EXERCISE INSTRUCTIONS: Can you write out the text of every row below word for word, leaving the pictures out of your answer?

··· DATA RECORDS ···

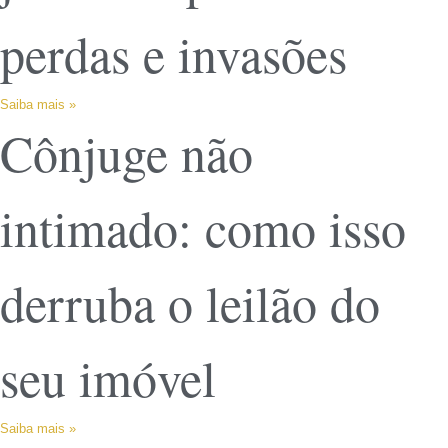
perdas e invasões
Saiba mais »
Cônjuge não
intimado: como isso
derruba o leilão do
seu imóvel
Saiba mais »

···

OUTPUT FOR THIS EXERCISE:
perdas e invasões
Saiba mais »
Cônjuge não
intimado: como isso
derruba o leilão do
seu imóvel
Saiba mais »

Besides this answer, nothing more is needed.